Starting around Feb 8th, 19:15 PST, I started seeing some bizarre network connectivity issues while downloading model files with wget:
Download rates dropped precipitously to between 100 KB/s and 500 KB/s, occasionally stalling.
After downloading a few gigabytes, the connection would close, and upon attempting to resume the download I would see a “403: Forbidden” error.
Restarting the download a few minutes later works, but again with low download rate, and only for a few more gigabytes before disconnecting + 403’ing again.
Have I just been downloading too much data, and run into a rate limiting policy? Is there a monthly download cap? I’ve looked for an official policy to that effect, but haven’t found anything relevant.
I don’t think there is anything that has been clearly stated, and I don’t think it would be caught if it was only a few GB…

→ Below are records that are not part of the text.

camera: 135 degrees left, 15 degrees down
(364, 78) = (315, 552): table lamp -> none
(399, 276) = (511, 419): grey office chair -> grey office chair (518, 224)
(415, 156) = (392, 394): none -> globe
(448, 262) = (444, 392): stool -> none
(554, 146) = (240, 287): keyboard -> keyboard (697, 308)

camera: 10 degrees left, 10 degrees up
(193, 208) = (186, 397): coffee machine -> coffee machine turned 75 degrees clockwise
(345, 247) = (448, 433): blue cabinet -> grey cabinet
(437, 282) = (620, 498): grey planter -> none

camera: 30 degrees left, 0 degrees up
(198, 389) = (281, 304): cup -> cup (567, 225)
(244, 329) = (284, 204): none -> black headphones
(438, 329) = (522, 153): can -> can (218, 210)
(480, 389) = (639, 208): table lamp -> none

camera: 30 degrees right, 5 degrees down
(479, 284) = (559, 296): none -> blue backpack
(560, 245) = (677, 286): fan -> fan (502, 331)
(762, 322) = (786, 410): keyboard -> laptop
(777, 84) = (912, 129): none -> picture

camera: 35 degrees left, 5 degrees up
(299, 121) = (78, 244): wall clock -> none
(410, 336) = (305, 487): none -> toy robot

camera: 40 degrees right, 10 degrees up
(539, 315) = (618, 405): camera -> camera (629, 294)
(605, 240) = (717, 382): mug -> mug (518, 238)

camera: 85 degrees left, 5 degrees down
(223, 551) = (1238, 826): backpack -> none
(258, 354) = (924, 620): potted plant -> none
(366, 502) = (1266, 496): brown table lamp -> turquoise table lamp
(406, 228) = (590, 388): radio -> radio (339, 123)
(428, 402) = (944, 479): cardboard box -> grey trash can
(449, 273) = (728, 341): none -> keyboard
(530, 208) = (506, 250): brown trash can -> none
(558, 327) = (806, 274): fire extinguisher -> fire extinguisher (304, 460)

I think there is a possibility that there are some restrictions in place on the ISP or company’s internal network.
Thanks for verifying that I’m not overlooking anything well-known.
I wondered if it might be a problem at the ISP or with my own network, but the occurrence of 403 replies seems to contradict that. A 403 has to be sent deliberately by the web server on the remote end (or perhaps a proxy in front of it).
The problem does not seem particular to any specific model, either; it has exhibited itself when trying to download files from a handful of different models.
If other people aren’t seeing the problem, it makes me think my IP address (108.206.101.129) has found its way to a graylist or maybe an IPVS load-balancer is persistently mapping my IP to a misbehaving server, or something. I have been downloading quite a bit of data every day for several months, which made me wonder about HF download limits.
I downloaded about 5TB this month without tokens, but the speed didn’t slow down, so I think it’s probably not a restriction or something, but a problem somewhere in the route (like a CDN or a cable connecting countries…).